Korodin had prevailed over the Revolution, and he guessed he had lost something in the process. Heineweg and Bierbohm had prevailed over the Revolution, and they felt they had betrayed something of themselves in the process. Between them, they had succeeded in emasculating religion and the Revolution. Any idea of society had gone to the Devil, and he was holding it in his claws. There might still be the occasional coup d'état, they came in hot or cold versions, like punch, but the drink was always mixed from cheap ingredients and it left the people who tried it with sore heads. Keetenheuve was not in favor of mollification. He was in favor of looking the Gorgon in the eye. He didn't want to lower his gaze in front of horror. But he wanted an agreeable life, and he wanted to trick the devil of his due. He was in favor of happiness in despair.

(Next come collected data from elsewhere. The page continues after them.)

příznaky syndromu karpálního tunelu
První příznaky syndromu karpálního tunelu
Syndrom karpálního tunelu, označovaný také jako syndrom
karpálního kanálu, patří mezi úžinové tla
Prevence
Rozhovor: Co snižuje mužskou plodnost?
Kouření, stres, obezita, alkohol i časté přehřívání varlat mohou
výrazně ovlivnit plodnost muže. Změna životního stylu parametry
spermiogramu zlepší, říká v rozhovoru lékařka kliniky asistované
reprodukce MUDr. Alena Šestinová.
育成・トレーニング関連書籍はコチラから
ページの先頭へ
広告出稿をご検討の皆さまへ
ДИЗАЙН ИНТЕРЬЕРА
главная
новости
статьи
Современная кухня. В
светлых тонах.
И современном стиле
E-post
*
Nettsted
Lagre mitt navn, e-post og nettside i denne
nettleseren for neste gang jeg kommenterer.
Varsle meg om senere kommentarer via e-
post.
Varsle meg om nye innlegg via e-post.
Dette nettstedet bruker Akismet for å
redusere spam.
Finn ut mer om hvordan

He was in favor of a happiness built from convenience and solitude, a happiness within reach of everyman, a lonely, convenient and despairing happiness in the technological world that had been created. There was no need to feel cold as well as miserable; or hungry as well as suicidal; one shouldn't have to wade through dirt while one's thoughts were on the void. And it was in such a spirit that Keetenheuve wanted new homes built for the working class, Corbusier machines-for-living, contemporary castles, an entire city in a single high-rise, with artificial roof gardens, artificial climate control, he saw the possibility of insulating man from excesses of heat and cold, of freeing him from dust and dirt, from housework, from domestic squabbles and noise. Keetenheuve wanted to have ten thousand under a single roof to isolate them from one another, in the way that metropolises take a man out of his neighborhood and make him alone, a lone beast of prey, a lone hunter, a lone victim, and every room in Keetenheuve's gigalith would be soundproofed against every other, and everyone should be able to set the temperature to his own liking, and he should be alone with his books, alone with his thoughts, alone with his work, alone with his idleness, alone with his love, alone with his despair, alone with his human reek.